As noted earlier, virtually all specific modeling techniques—from differential equations to agent-based models—are in CAM’s armamentarium. But we approach problems in an integrative fashion, fusing techniques in ways that offer insights unavailable from their isolated application. Among other examples, the following three are representative.
Unified ABM-CFD Models
Traffic modeling and computational fluid dynamics are established fields. But no field combines them. We do. We have pioneered the development of hybrid agent-based traffic and computational fluid dynamics models. In our Los Angeles Plume-Agent Hybrid (see Movies and Models page), state-of-the-art computation fluid dynamics is used to represent the airborne flow of a toxic contaminant in a full 3-dimensional replica of Los Angeles. But, we also model a mobile agent-population reacting to this hazard, and to directives to shelter-in-place, to car-pool, to avoid certain routes, among others. Our current works uses behaviorally rich Agent-Zero type agents subject to network effects and emotions like fear or distrust. Both the physical plume and human behavior affect levels of exposure, and resulting casualties and economic costs.

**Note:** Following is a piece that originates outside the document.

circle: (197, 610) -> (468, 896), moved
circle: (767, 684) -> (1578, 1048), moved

In collaboration with the Johns Hopkins Department of Civil Engineering, we have parallel agent-based/engineering efforts where realistic agents are subjected to the stress of Earthquakes, Hurricanes (like Sandy), and a wider range of airborne contaminant plumes.
Unified Evolutionary-Epidemiological Models
Likewise, cellular-level viral phylogenetics and population-level infectious disease dynamics are separate fields. In collaborations with Harvard University and the Applied Physics Lab, we have developed entirely new computational methods of phylogenetic forecasting, and unprecedented techniques for linking these micro-projections to viral transmissibility in humans, and in turn to population-level epidemic modeling. This unification also allows us gauge the pandemic threat inherent in potential phylogentic branches before they have actually evolved, and may further position us to divert evolution away from those branches, without exerting selection pressure in equally (or more) dangerous directions.

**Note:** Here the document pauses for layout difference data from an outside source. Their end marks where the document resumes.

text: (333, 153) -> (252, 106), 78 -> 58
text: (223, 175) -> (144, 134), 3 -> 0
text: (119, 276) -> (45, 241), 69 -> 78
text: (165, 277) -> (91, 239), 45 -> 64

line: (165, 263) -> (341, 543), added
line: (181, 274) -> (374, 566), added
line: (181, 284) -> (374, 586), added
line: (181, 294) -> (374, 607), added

High-Performance Interactive Computing
User-friendly graphical user interfaces (GUIs) are common. And high performance computing (HPC) is a large field. But there are very few High Performance computer simulations that offer non-modelers a GUI through which they can explore large models, for policy and/or pedagogical purposes. CAM is developing such a GUI for its high resolution US national Scale model, which includes 300 million distinct individuals matching census data, and well as all travel between the the country’s 30,000 zip codes.

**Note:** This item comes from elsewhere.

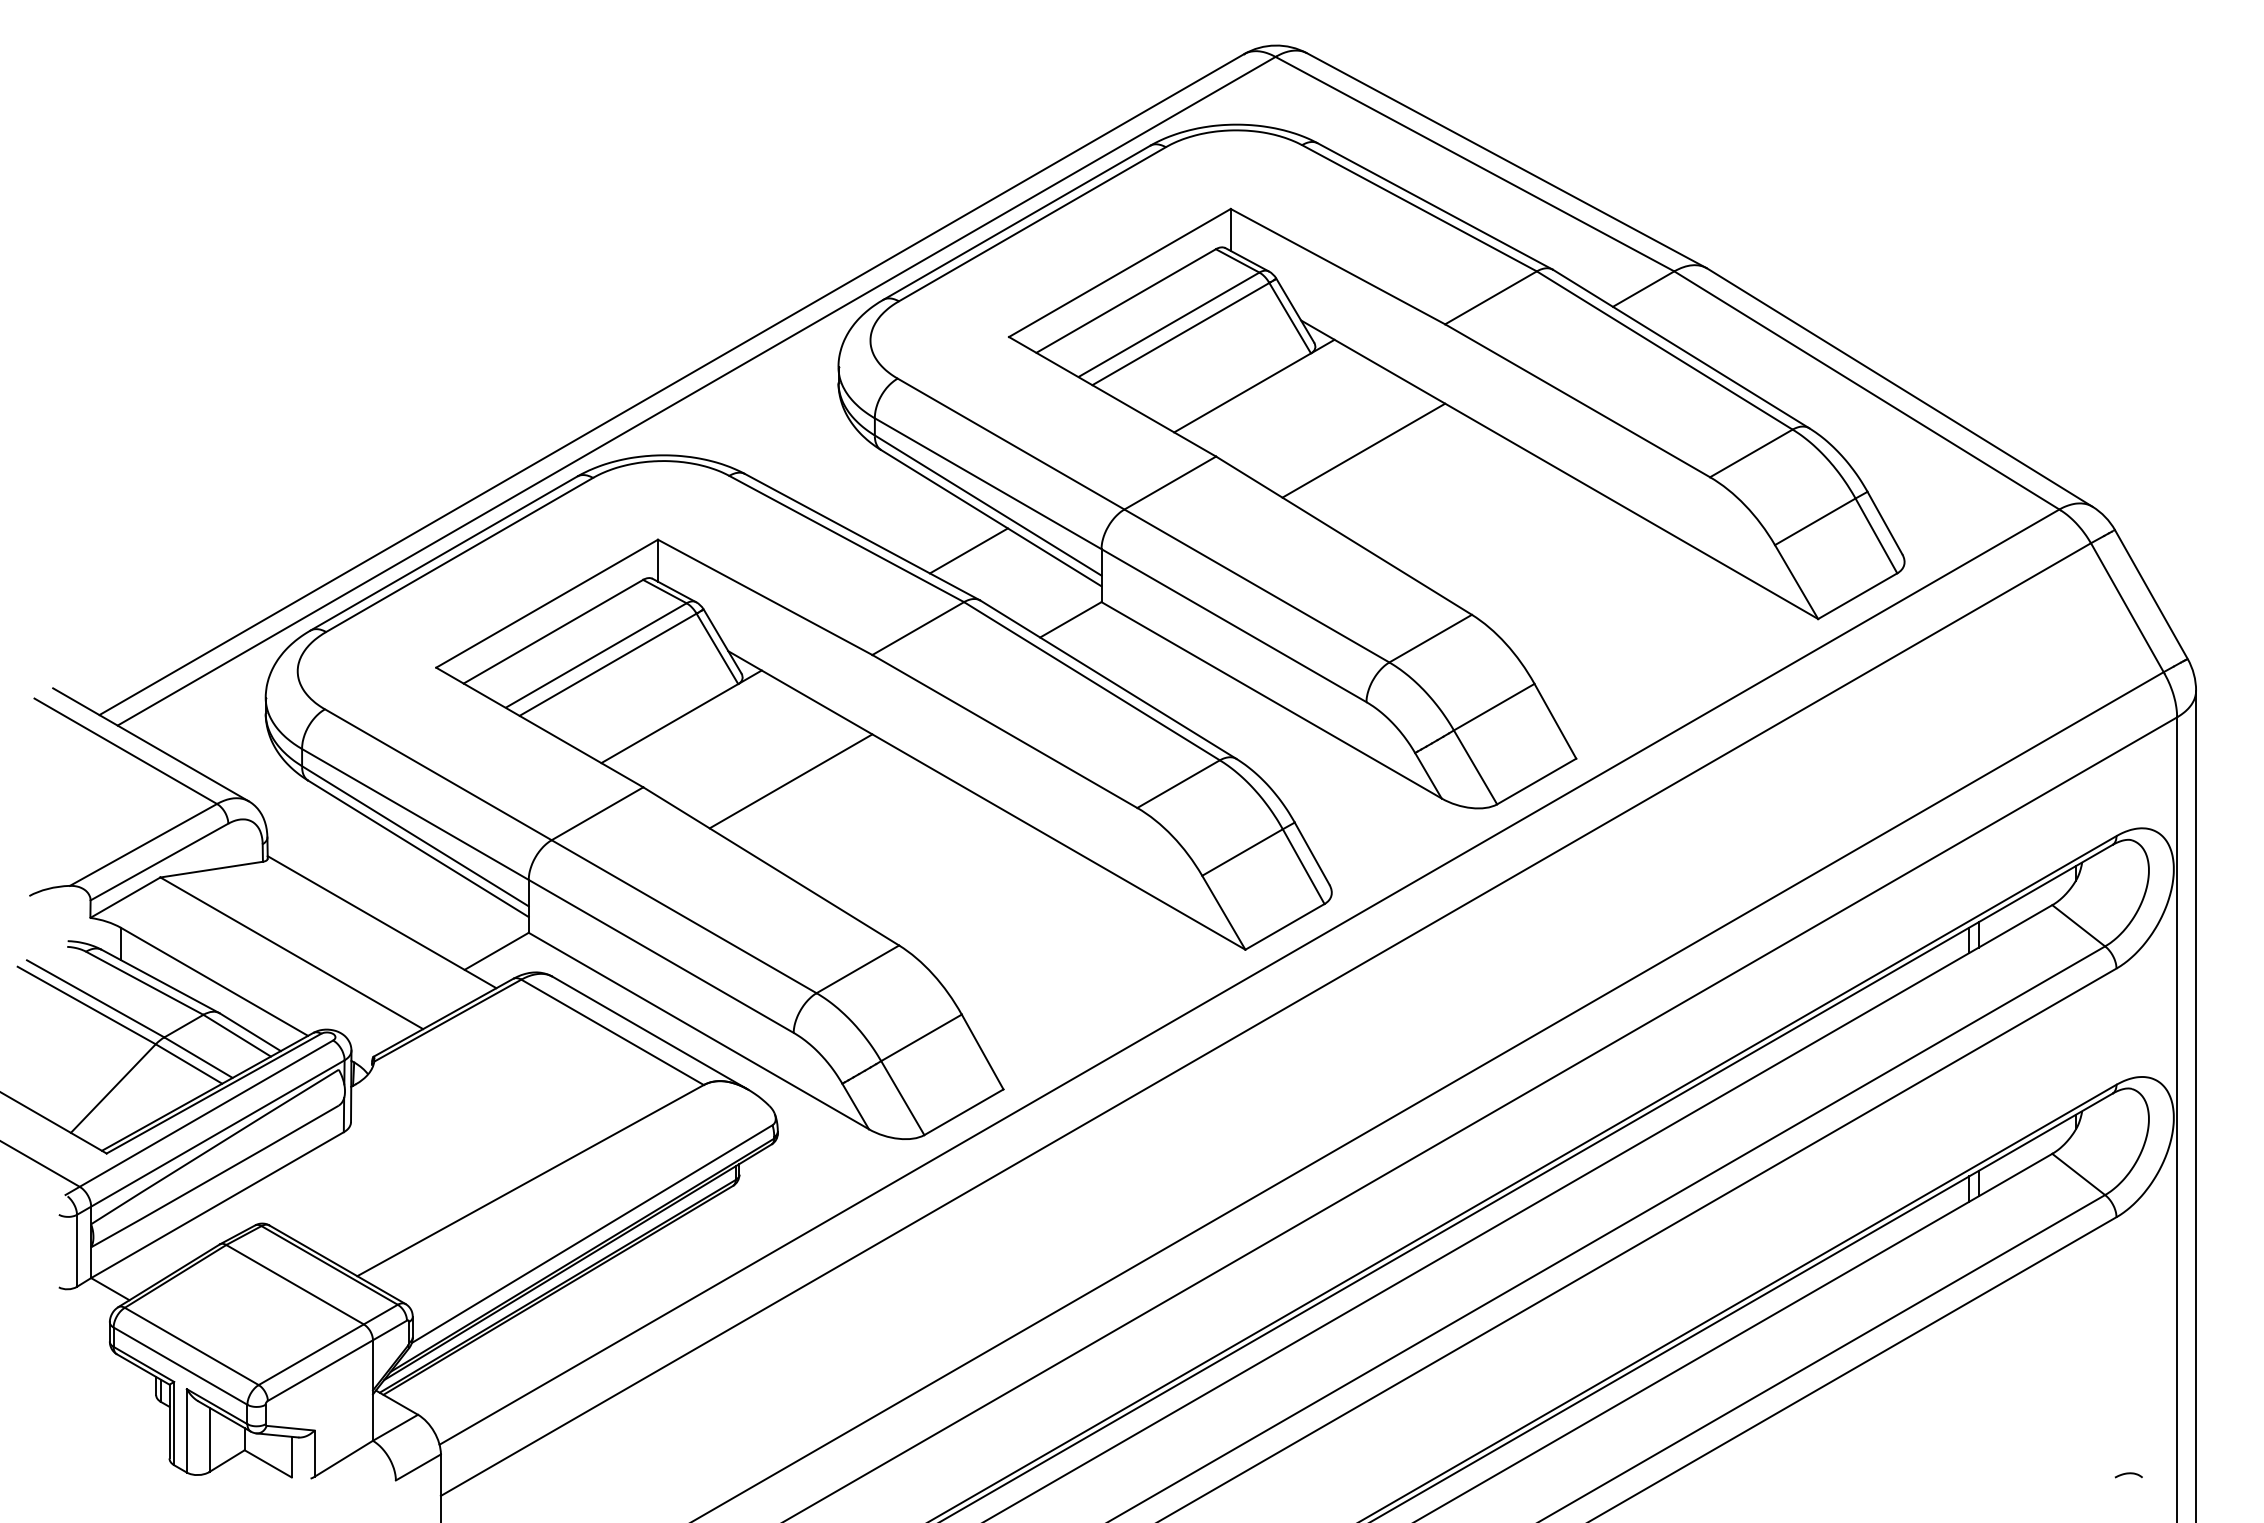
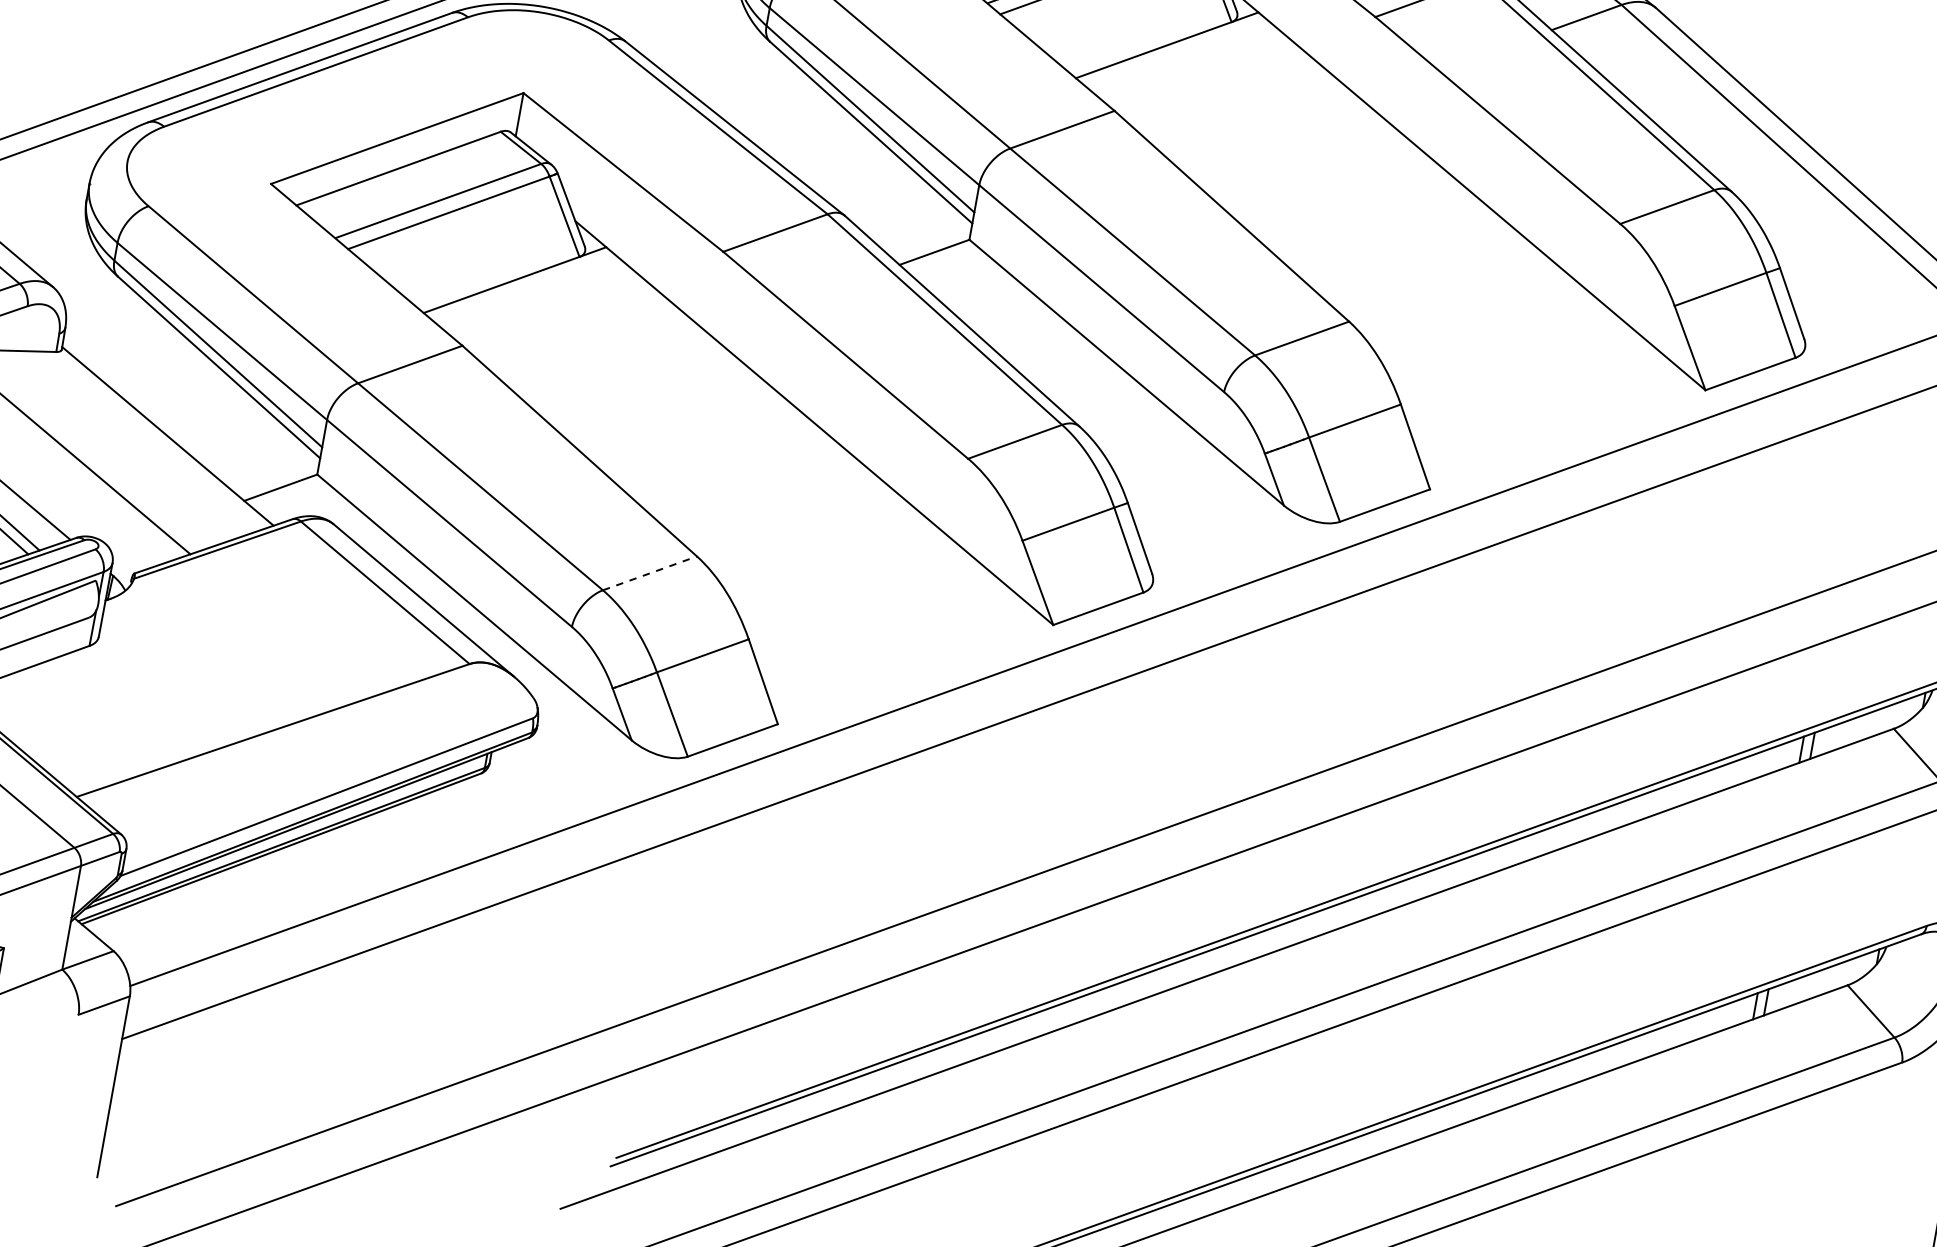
line: (1363, 450) -> (1267, 132), removed
line: (968, 550) -> (841, 161), removed
line: (790, 781) -> (615, 367), removed
line: (857, 969) -> (649, 573), solid -> dashed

From Synapses to Societies
We are extending Agent_Zero in a number of ways. In collaborations with the Institute for Computational Medicine, we are deepening the model neurally, to take fuller account of the circuitry and reward systems implicated in addictive, obesegenic, and other adverse behaviors. At the same time, we are dramatically increasing the scale of our Agent-Zero modeling, by populating our Award winning National Scale US Model (300 million individuals), and our Global Scale Agent Model (6.5 billion agents) with advanced individuals of this class. These tools will offer new leverage on a wide range of challenges form civil violence to the resurgence of polio.